Koh Samet – Khorat ( Nakhon Rajasima ).

Il n’y a pas si longtemps encore, du temps de l’URSS, c’était le régime communiste, le kolkhoze, les ouvriers comme les chefs d’atelier ou les patrons n’avaient pas la possibilité d’obtenir un passeport ; personne ne pouvait sortir du pays. Aujourd’hui, on dit que la Russie bénéficie de la démocratie. Il existe une classe bourgeoise qui peut profiter de voyages organisés où ces nouveaux touristes sont assistés et convoyés comme de gentils troupeaux de brebis. Quant aux ouvriers, ils ont le droit de sortir du pays, mais ils n’en ont pas les moyens financiers… alors, la « démocratie », ce n’est pas pour eux ! Les Birmans ont là la preuve qu’ils feraient bien de se méfier de ce bonheur nouveau que les puissances occidentales veulent leur offrir, car la « démocratie à l’occidentale », il n’y a que la classe dirigeante ou la petite bourgeoisie qui en ressent les bénéfices. Pour les autres, RIEN ne change. Je suis donc un peu fatigué de ces nouveaux bourgeois au comportement inacceptable. Ils sont peut-être très corrects chez eux, mais ils deviennent prétentieux ou mal élevés et se croient tout permis, surtout quand ils savent qu’ils ont un pouvoir d’achat supérieur à celui des « indigènes ». Tout cela m’a un peu fatigué, à force, et je ne suis pas mécontent d’abandonner mon petit paradis de Koh Samet.

Je quitte mon bungalow à huit heures, et je pars à pied sac au dos vers le port : vingt minutes tout tranquillement avec la bonne conscience de ne pas avoir pris de songtaew et de ne pas avoir contribué à la pollution du parc national. Il est huit heures vingt-neuf quand le bateau de neuf heures prend le large. Tant pis pour les passagers qui arrivent à l’heure juste ! Le bateau part, car il est complet ! Ceux ont acheté un billet à l’avance devront attendre 17 heures pour le prochain départ, ou partir avec une autre compagnie.

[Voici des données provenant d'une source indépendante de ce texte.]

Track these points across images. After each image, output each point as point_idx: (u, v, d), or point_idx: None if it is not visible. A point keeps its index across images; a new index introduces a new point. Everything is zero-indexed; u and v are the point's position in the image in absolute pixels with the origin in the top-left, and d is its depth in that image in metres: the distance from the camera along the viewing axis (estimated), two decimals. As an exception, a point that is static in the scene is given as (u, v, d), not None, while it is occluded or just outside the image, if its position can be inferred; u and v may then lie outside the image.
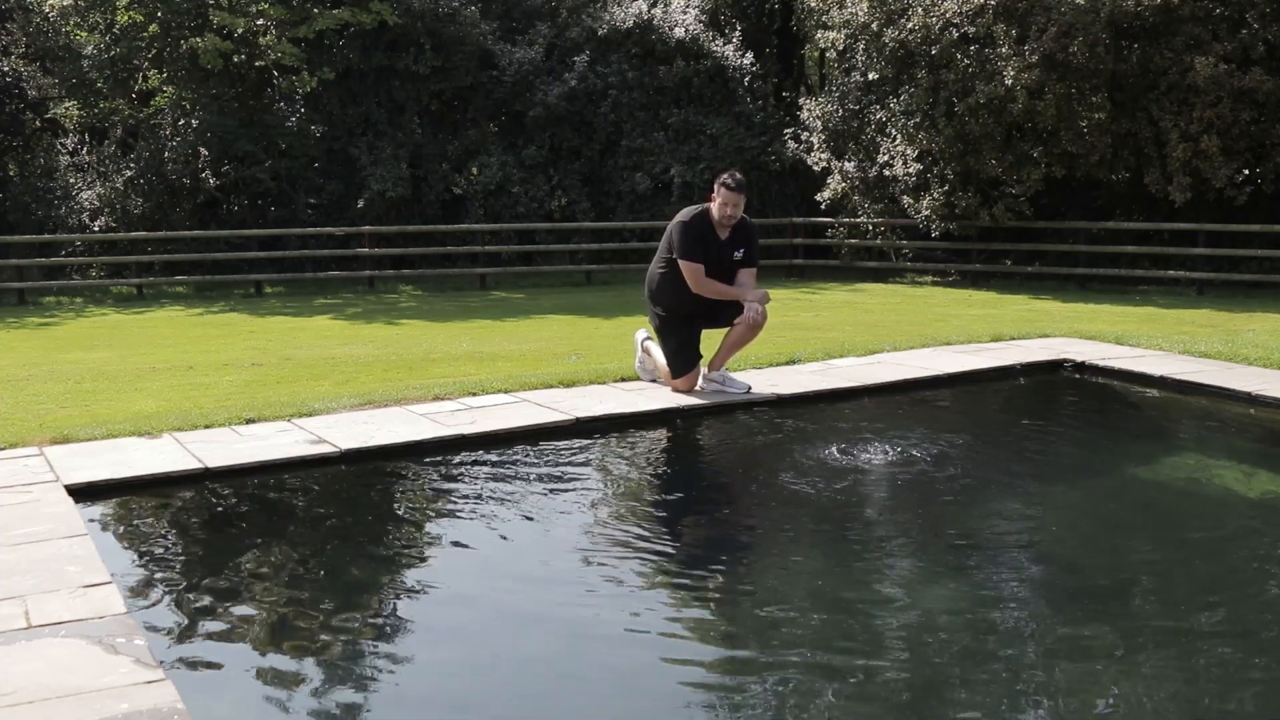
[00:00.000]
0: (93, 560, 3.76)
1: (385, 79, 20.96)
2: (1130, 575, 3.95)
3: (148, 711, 2.73)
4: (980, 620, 3.50)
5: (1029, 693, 3.05)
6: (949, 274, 18.76)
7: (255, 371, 9.12)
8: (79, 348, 11.63)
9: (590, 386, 6.60)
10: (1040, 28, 15.86)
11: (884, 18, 17.34)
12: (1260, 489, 5.05)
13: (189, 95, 20.50)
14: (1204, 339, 8.30)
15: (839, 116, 18.86)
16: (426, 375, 8.23)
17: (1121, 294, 16.04)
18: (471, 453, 5.36)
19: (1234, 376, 6.62)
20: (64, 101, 21.87)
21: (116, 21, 19.98)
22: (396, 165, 19.88)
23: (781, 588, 3.89)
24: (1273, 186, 16.01)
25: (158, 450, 5.20)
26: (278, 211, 20.09)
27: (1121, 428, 6.24)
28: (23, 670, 2.97)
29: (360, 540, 4.36)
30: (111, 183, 20.14)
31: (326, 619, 3.56)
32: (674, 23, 21.47)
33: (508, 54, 21.11)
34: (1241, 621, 3.47)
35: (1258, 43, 15.35)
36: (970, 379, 7.04)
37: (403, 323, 13.87)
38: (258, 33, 19.53)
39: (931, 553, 4.15)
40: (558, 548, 4.22)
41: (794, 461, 5.33)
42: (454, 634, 3.53)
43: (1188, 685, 3.09)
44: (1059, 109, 15.99)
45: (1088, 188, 17.86)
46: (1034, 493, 4.97)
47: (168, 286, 18.53)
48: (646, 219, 19.76)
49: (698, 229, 6.37)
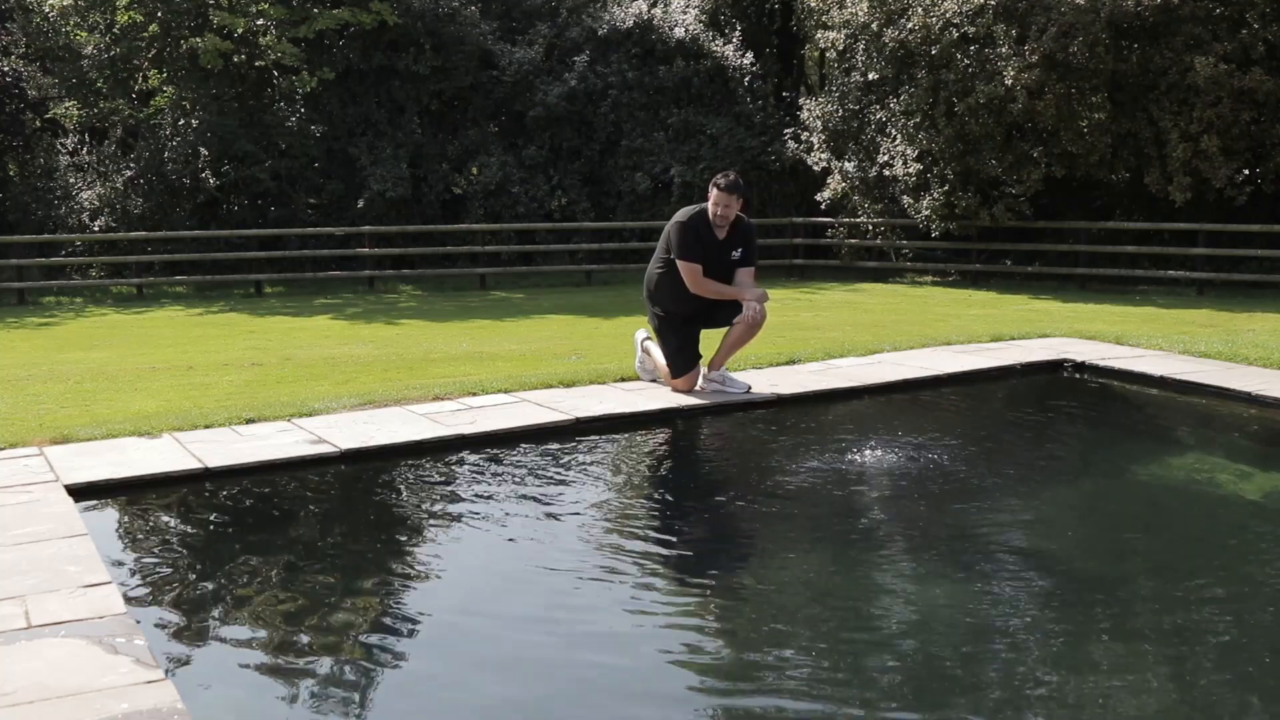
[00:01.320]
0: (93, 560, 3.76)
1: (385, 79, 20.96)
2: (1130, 575, 3.95)
3: (148, 711, 2.73)
4: (980, 620, 3.50)
5: (1029, 693, 3.04)
6: (949, 274, 18.77)
7: (255, 371, 9.12)
8: (79, 348, 11.63)
9: (590, 386, 6.59)
10: (1040, 28, 15.86)
11: (884, 18, 17.34)
12: (1260, 489, 5.05)
13: (189, 95, 20.51)
14: (1204, 339, 8.30)
15: (839, 116, 18.86)
16: (426, 375, 8.23)
17: (1121, 294, 16.04)
18: (471, 453, 5.36)
19: (1234, 376, 6.62)
20: (64, 101, 21.87)
21: (116, 21, 19.99)
22: (396, 165, 19.88)
23: (781, 588, 3.89)
24: (1273, 186, 16.01)
25: (158, 450, 5.19)
26: (278, 211, 20.10)
27: (1121, 428, 6.23)
28: (23, 670, 2.97)
29: (360, 540, 4.36)
30: (111, 183, 20.15)
31: (327, 618, 3.55)
32: (674, 23, 21.48)
33: (508, 54, 21.12)
34: (1242, 621, 3.47)
35: (1258, 43, 15.35)
36: (970, 379, 7.04)
37: (403, 323, 13.87)
38: (258, 33, 19.53)
39: (931, 553, 4.15)
40: (558, 548, 4.22)
41: (794, 461, 5.33)
42: (454, 634, 3.53)
43: (1188, 685, 3.09)
44: (1059, 109, 15.99)
45: (1088, 188, 17.86)
46: (1034, 493, 4.97)
47: (168, 286, 18.53)
48: (646, 219, 19.77)
49: (694, 229, 6.37)
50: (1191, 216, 16.23)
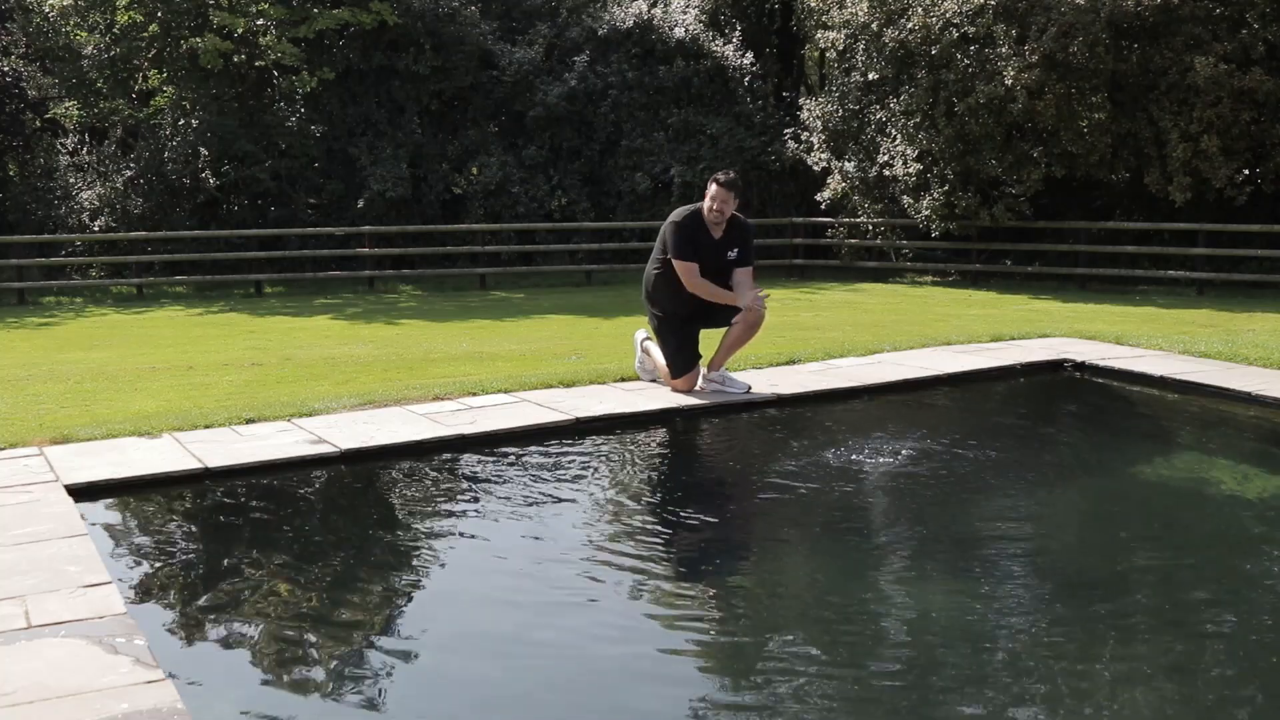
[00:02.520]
0: (93, 560, 3.76)
1: (385, 79, 20.96)
2: (1130, 575, 3.95)
3: (148, 711, 2.73)
4: (980, 620, 3.50)
5: (1029, 693, 3.05)
6: (949, 274, 18.76)
7: (255, 371, 9.12)
8: (79, 348, 11.62)
9: (590, 386, 6.59)
10: (1040, 28, 15.86)
11: (884, 18, 17.34)
12: (1260, 489, 5.05)
13: (189, 95, 20.50)
14: (1204, 339, 8.30)
15: (839, 116, 18.86)
16: (426, 375, 8.23)
17: (1121, 294, 16.04)
18: (471, 453, 5.36)
19: (1234, 376, 6.62)
20: (64, 101, 21.87)
21: (116, 21, 19.98)
22: (396, 165, 19.88)
23: (781, 588, 3.89)
24: (1273, 186, 16.01)
25: (158, 450, 5.19)
26: (278, 211, 20.09)
27: (1121, 428, 6.23)
28: (23, 670, 2.97)
29: (360, 540, 4.36)
30: (111, 183, 20.14)
31: (326, 619, 3.56)
32: (674, 23, 21.47)
33: (508, 54, 21.11)
34: (1242, 621, 3.47)
35: (1258, 43, 15.35)
36: (970, 379, 7.04)
37: (403, 323, 13.87)
38: (258, 33, 19.53)
39: (931, 552, 4.15)
40: (558, 548, 4.22)
41: (794, 461, 5.33)
42: (454, 634, 3.53)
43: (1188, 686, 3.09)
44: (1059, 109, 15.99)
45: (1088, 188, 17.85)
46: (1034, 493, 4.97)
47: (168, 286, 18.52)
48: (646, 219, 19.75)
49: (690, 228, 6.37)
50: (1191, 216, 16.22)
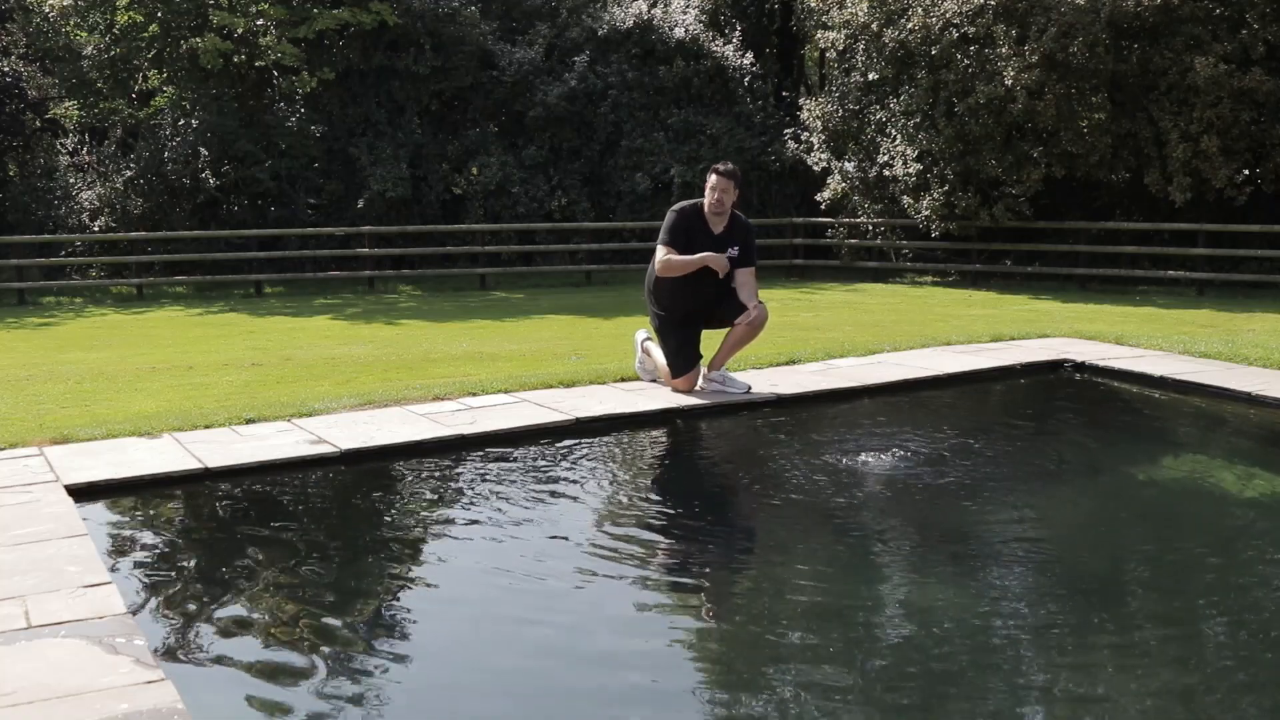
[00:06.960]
0: (93, 560, 3.76)
1: (385, 79, 20.97)
2: (1130, 575, 3.95)
3: (148, 711, 2.73)
4: (980, 621, 3.50)
5: (1029, 693, 3.04)
6: (949, 274, 18.76)
7: (255, 371, 9.12)
8: (79, 348, 11.62)
9: (590, 386, 6.59)
10: (1040, 28, 15.86)
11: (884, 18, 17.34)
12: (1260, 489, 5.05)
13: (189, 95, 20.51)
14: (1204, 339, 8.30)
15: (839, 116, 18.86)
16: (426, 375, 8.23)
17: (1121, 294, 16.04)
18: (471, 453, 5.36)
19: (1234, 376, 6.62)
20: (64, 101, 21.87)
21: (116, 22, 19.98)
22: (396, 165, 19.88)
23: (781, 588, 3.88)
24: (1273, 186, 16.01)
25: (158, 450, 5.19)
26: (278, 211, 20.09)
27: (1121, 428, 6.23)
28: (23, 670, 2.97)
29: (360, 540, 4.36)
30: (111, 183, 20.13)
31: (326, 619, 3.55)
32: (674, 23, 21.47)
33: (508, 54, 21.11)
34: (1242, 622, 3.47)
35: (1258, 43, 15.35)
36: (970, 379, 7.04)
37: (402, 323, 13.87)
38: (258, 33, 19.53)
39: (931, 553, 4.15)
40: (557, 548, 4.22)
41: (794, 462, 5.33)
42: (453, 634, 3.53)
43: (1188, 686, 3.09)
44: (1059, 109, 15.98)
45: (1088, 188, 17.85)
46: (1034, 493, 4.96)
47: (168, 286, 18.52)
48: (646, 219, 19.74)
49: (687, 218, 6.37)
50: (1191, 217, 16.22)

À Ban Phae, j’entends crier « Alain ! Alain ! » C’est Jean-Louis qui part à Koh Samet. Nous nous croisons. Je prends un songtaew, puis un autre pour aller à la gare routière des bus de luxe « Nakhon Chai Air » pour partir vers Surin ou Khorat. Les prix, et surtout les horaires, ne me conviennent pas ; je reprends donc un songtaew jusqu’à la gare routière de Rayong. C’est quand le voyage devient aussi compliqué que je me rends compte combien le fait de parler thaï peut m’avantager. Je suis aussi à l’aise qu’en France ou qu’en Espagne, et c’est un avantage, car ce n’est pas si simple, avec ces différentes gares routières, les grands bus air conditionné, les minibus, les racoleurs qui racontent n’importe quoi pour attirer un client de plus… Je prends un billet pour le car de Khorat qui part à 12 h 20. Il est onze heures, j’ai le temps d’aller manger une assiette de riz avec du poulet pour 30 bahts, soit 0.80 € ) J’assaisonne avec un soupçon de « nam kapi », une sauce piquante à base de crevettes confites, pour ne pas dire « faisandées »… C’est un régal ! Comme les plats si simples peuvent être délicieux ! C’est tellement bon que j’achète la sauce piquante « nam kapi » préparée par la cuisinière. Comme elle n’a rien pour la mettre, j’achète une petite bouteille d’eau au « 7 eleven » du coin, je bois l’eau, et l’on met la sauce à la place.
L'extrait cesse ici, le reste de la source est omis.